▶ _SOURCE EXTRACT_
NAME
DBIx::Tree::NestedSet
SYNOPSIS
Implements a "Nested Set" parent/child tree. Example:
#!/usr/bin/perl
#This is in "scripts/tree_example.pl" of DBIx::Tree::NestedSet distribution
use strict;
use warnings;
use DBIx::Tree::NestedSet;
use DBI;
#Create the connection. We'll use SQLite for now.
#my $dbh=DBI->connect('DBI:mysql:test','user','pass') or die ($DBI::errstr);
my $dbh=DBI->connect('DBI:SQLite2:test') or die ($DBI::errstr);
my $db_type='SQLite';
#my $db_type='MySQL';
my $tree=DBIx::Tree::NestedSet->new(
dbh=>$dbh,
db_type=>$db_type
);
#Let's see how the table will be created for this driver
print "Default Create Table Statement for $db_type:\n";
print $tree->get_default_create_table_statement()."\n";
#Let's create it.
$tree->create_default_table();
#Create the root node.
my $root_id=$tree->add_child_to_right(name=>'Food');
#Second level
my $vegetable_id=$tree->add_child_to_right(id=>$root_id,name=>'Vegetable');
my $animal_id=$tree->add_child_to_right(id=>$root_id,name=>'Animal');
my $mineral_id=$tree->add_child_to_right(id=>$root_id,name=>'Mineral');
#Third Level, under "Vegetable"
foreach ('Froot','Beans','Legumes','Tubers') {
$tree->add_child_to_right(id=>$vegetable_id,name=>$_);
}
#Third Level, under "Animal"
foreach ('Beef','Chicken','Seafood') {
$tree->add_child_to_right(id=>$animal_id,name=>$_);
}
#Hey! We forgot pork! Since it's the other white meat,
#it should be first among the "Animal" crowd.
$tree->add_child_to_left(id=>$animal_id,name=>'Pork');
#Oops. Misspelling.
$tree->edit_node(
id=>$tree->get_id_by_key(key_name=>'name',key_value=>'Froot'),
name=>'Fruit'
);
#Get the child nodes of the 2nd level "Animal" node
my $children=$tree->get_self_and_children_flat(id=>$animal_id);
#Grab the first node, which is "Animal" and the
#parent of this subtree.
my $parent=shift @$children;
print 'Parent Node: '.$parent->{name}."\n";
#Loop through the children and do something.
foreach my $child(@$children) {
print ' Child ID: '.$child->{id}.' '.$child->{name}."\n";
}
#Mineral? Get rid of it.
$tree->delete_self_and_children(id=>$mineral_id);
#Print the rudimentary report built into the module.
print "\nThe Complete Tree:\n";
print $tree->create_report();
DESCRIPTION
This module implements a "Nested Set" parent/child tree, and is focused (at least in my mind) towards offering methods that make developing web applications easier. It should be generally useful, though.
See the "SEE ALSO" section for resources that explain the advantages and features of a nested set tree. This module gives you arbitrary levels of nodes, the ability to put in metadata associated with a node via simple method arguments and storage via DBI.
There are currently drivers implemented for MySQL and SQLite version 2. For some reason this module segfaults on my debian boxes running SQLite 3. Use SQLite 2, unless you can figure out what's going on.

▶ _GIVEN RECORDS_

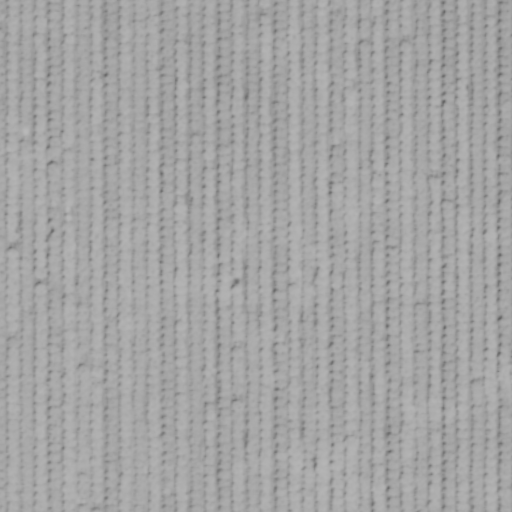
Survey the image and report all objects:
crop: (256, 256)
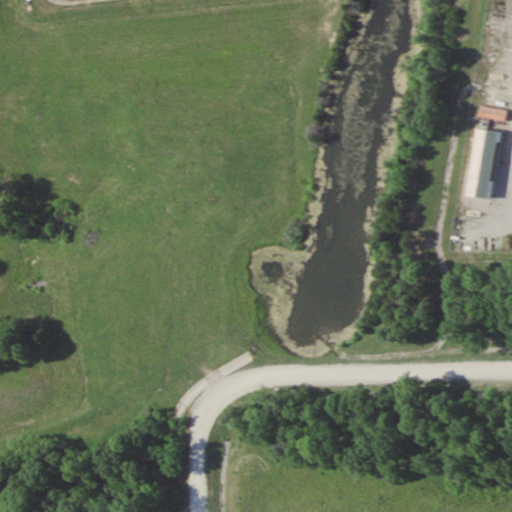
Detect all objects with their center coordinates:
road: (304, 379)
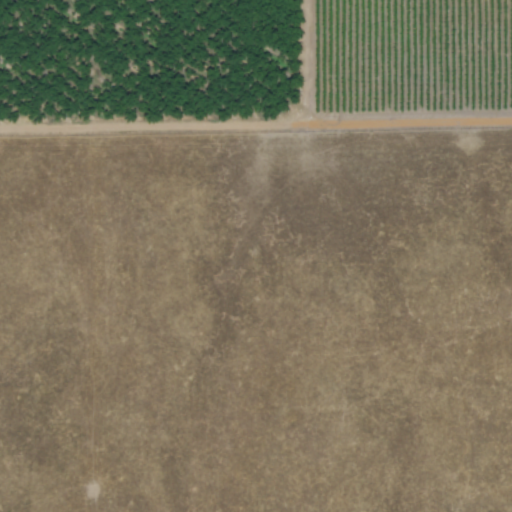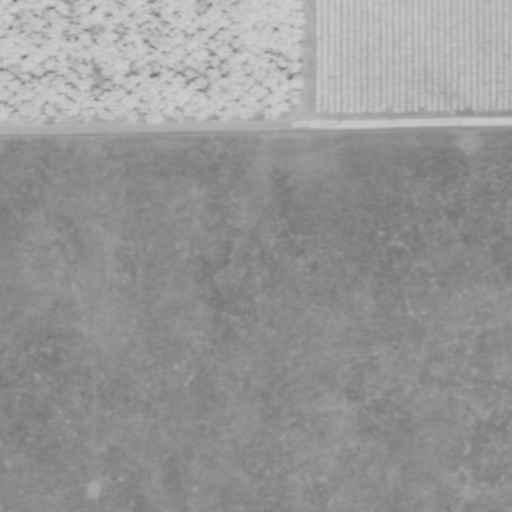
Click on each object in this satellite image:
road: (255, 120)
...
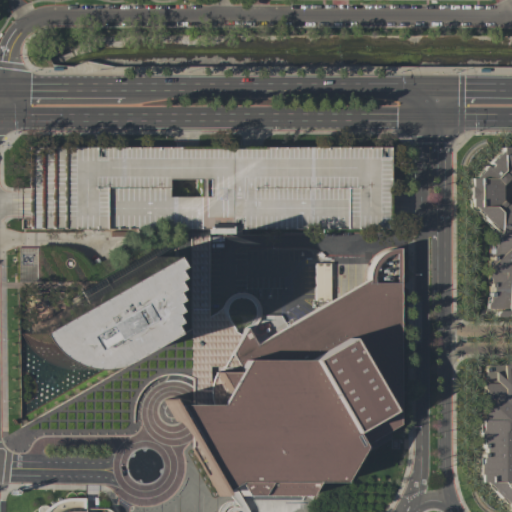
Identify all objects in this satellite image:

▶ _WORK INSTRUCTIONS_
**1)** Answer these from the DBIx::Tree::NestedSet documentation:
(a) Which database drivers does it say are currently implemented?
(b) What name does the example script give the root node?
(c) Which method does the script call to add "Pork" as the first child of "Animal"?
**2)** Please repeat the DBIx::Tree::NestedSet documentation word for word from "#my $dbh=DBI->connect('DBI:mysql:test','user','pass') or" to "the root node.".

▶ _THE REPLIES_
**1)**
(a) MySQL and SQLite version 2.
(b) Food.
(c) add_child_to_left.

**2)**
#my $dbh=DBI->connect('DBI:mysql:test','user','pass') or die ($DBI::errstr);
my $dbh=DBI->connect('DBI:SQLite2:test') or die ($DBI::errstr);
my $db_type='SQLite';
#my $db_type='MySQL';
my $tree=DBIx::Tree::NestedSet->new(
dbh=>$dbh,
db_type=>$db_type
);
#Let's see how the table will be created for this driver
print "Default Create Table Statement for $db_type:\n";
print $tree->get_default_create_table_statement()."\n";
#Let's create it.
$tree->create_default_table();
#Create the root node.